O Estado de S. Paulo
Os gestos são a substância do que Lula faz em Moscou e Pequim
Há certo consenso sobre o que se impõe a
potências médias como o Brasil em meio à nova desordem mundial. Na linguagem
acadêmica, trata-se de manter uma “neutralidade pragmática” em função de
“inteligência estratégica”.
Significa manter-se fora do eixo principal de conflito geopolítico entre EUA e China, evitando aderir a um dos lados. E olhar para oportunidades com um sentido estratégico, para bem além de ganhos comerciais de curto prazo – que são, no fundo, as “migalhas” que caem do tabuleiro no qual brigam os gigantes.
É o que está em boa parte em teste na viagem
de Lula a Rússia e China. Na qual, para um país como o Brasil, o “gesto” acaba
virando “substância”. Colocando em risco neutralidade e estratégia.
No caso da China, a questão da neutralidade é
grave não só pela imensa importância daquele mercado para as commodities
agrícolas e minerais brasileiras (que já leva os chineses a considerar o Brasil
um “perigo”). Como ser um “amigo neutro”?
E dimensão do perigo está no fato de que EUA
e China disputam sobretudo a supremacia da inovação tecnológica (e militar).
Não começou com Trump o esforço americano de impor um cerco à China na
aquisição e desenvolvimento de chips para inteligência artificial, por exemplo.

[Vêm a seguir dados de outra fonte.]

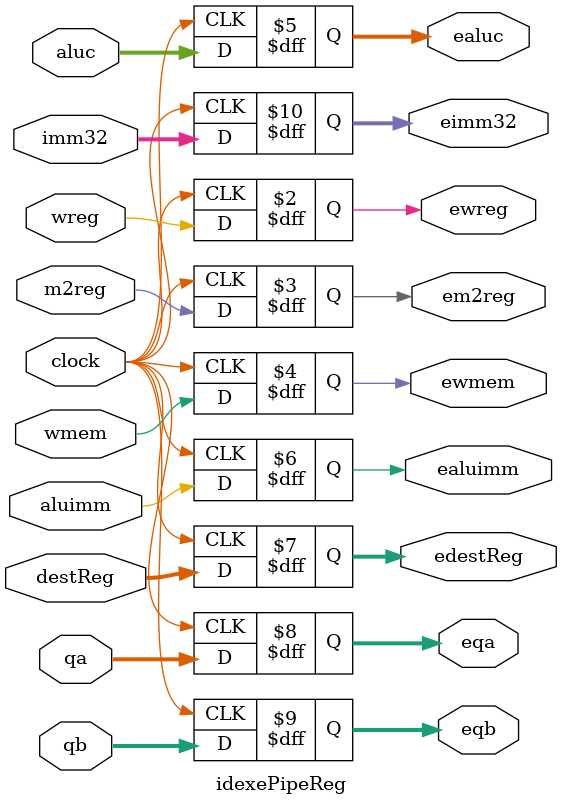
<source format=v>
`timescale 1ns / 1ps

//Program Counter: Sets the current pc to the next pc
module progCounter(input [31:0] nextPc, input clock, output reg [31:0] pc);
    initial pc <= 100;
    
    always @ (posedge clock) begin
        pc <= nextPc;
    end
endmodule


//Instruction Memory: Retreives the instruction stored in memory at the current pc 
module instMem(input [31:0] pc, output reg [31:0] instOut);
    // Memory initialization
    reg [31:0] memory [0:63];
    initial begin        
        memory[25] <= {6'b000000, 5'b00001, 5'b00010, 5'b00011, 5'b00000, 6'b100000};
        memory[26] <= {6'b000000, 5'b01001, 5'b00011, 5'b00100, 5'b00000, 6'b100010};
        memory[27] <= {6'b000000, 5'b00011, 5'b01001, 5'b00101, 5'b00000, 6'b100101};
        memory[28] <= {6'b000000, 5'b00011, 5'b01001, 5'b00110, 5'b00000, 6'b100110};
        memory[29] <= {6'b000000, 5'b00011, 5'b01001, 5'b00111, 5'b00000, 6'b100100};
    end    
    
    always @ (*) instOut <= memory[pc[7:2]];
endmodule


// Pc Adder: gets the address of the next pc
module pcAdder(input [31:0] pc, output reg [31:0] nextPc);
    wire [31:0] hwVal = 4; //Hard-wired value
    always @ (*) begin
        nextPc <= pc + hwVal;
    end
endmodule


// IFID Pipeline Register: feeds instOut into dinstOut
module ifidPipeReg(input [31:0] instOut, input clock, output reg [31:0] dinstOut);
    always @ (posedge clock) begin
        dinstOut <= instOut;
    end
endmodule

// Regrt Multiplexer: Chooses which register to use as a destination
module regrtMulx(input [4:0] rt, input [4:0] rd, input regrt, output reg [4:0] destReg);
    always @(*) begin
        case (regrt)
            0: destReg <= rd;

            1: destReg <= rt;
        endcase
    end

endmodule

//Immediate Extender: Takes a 16-bit immediate input and outputs a 32-bit one
module  immExt(input [15:0] imm, output reg [31:0] imm32);
    reg sign;
    always @(*) begin
        sign = imm[15];
        imm32 = {{16{sign}}, imm}; // Concatenate imm to a 16-bit string with bits set to the value of imm's sign bit
    end
endmodule

// IDEXE Pipeline Register: Sets values for variables in EXE stage using those in the ID stage
module idexePipeReg(input wreg, input m2reg, input wmem, input [3:0] aluc,
                    input aluimm, input [4:0] destReg, input [31:0] qa, input [31:0] qb,
                    input [31:0] imm32, input clock, output reg ewreg, output reg em2reg, output reg ewmem,
                    output reg [3:0] ealuc, output reg ealuimm, output reg [4:0] edestReg,
                    output reg [31:0] eqa, output reg [31:0] eqb, output reg [31:0] eimm32);
                    
    always @(posedge clock) begin
        ewreg <= wreg;
        em2reg <= m2reg;
        ewmem <= wmem;
        ealuc <= aluc;
        ealuimm <= aluimm;
        edestReg <= destReg;
        eqa <= qa;
        eqb <= qb;
        eimm32 <= imm32;        
    end
endmodule
</source>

Postura que está sendo ampliada para quem Washington enxergue como aliado
chinês.
China e Rússia são hoje um bloco de grande
coesão na formidável guerra fria em curso. É possível que Lula se inspire em
Getúlio Vargas, o único personagem da história brasileira que considera à sua
altura. Como é notório, Vargas nutria grandes simpatias pelas potências do Eixo
antes da 2.ª Guerra, e extraiu um preço dos Estados Unidos para ceder o uso de
bases no Nordeste.
Mas o que Lula talvez esqueça é que Vargas
entrou na guerra. Cerca de 25 mil soldados brasileiros combateram a partir de
junho de 1944 na Itália contra a Wehrmacht. E o Brasil entrou do lado “certo”,
isto é, do lado das potências ocidentais cujos sistemas de governo,
instituições e valores são os que o Brasil considera os pilares da própria
democracia.
Não é à toa que esses países comemoram o Dia
da Vitória em data diferente daqueles, como Vladimir Putin, que consideram o
desaparecimento da União Soviética como um triste acontecimento. Não tem a ver
com o dia no qual os generais alemães assinaram nos arredores de Berlim a
capitulação incondicional (8 de maio com os aliados ocidentais, 9 de maio com o
Exército Vermelho).
Nossos soldados lutaram e morreram pela
democracia. Celebrar essa vitória ao lado de Putin é dar um tapa na cara deles.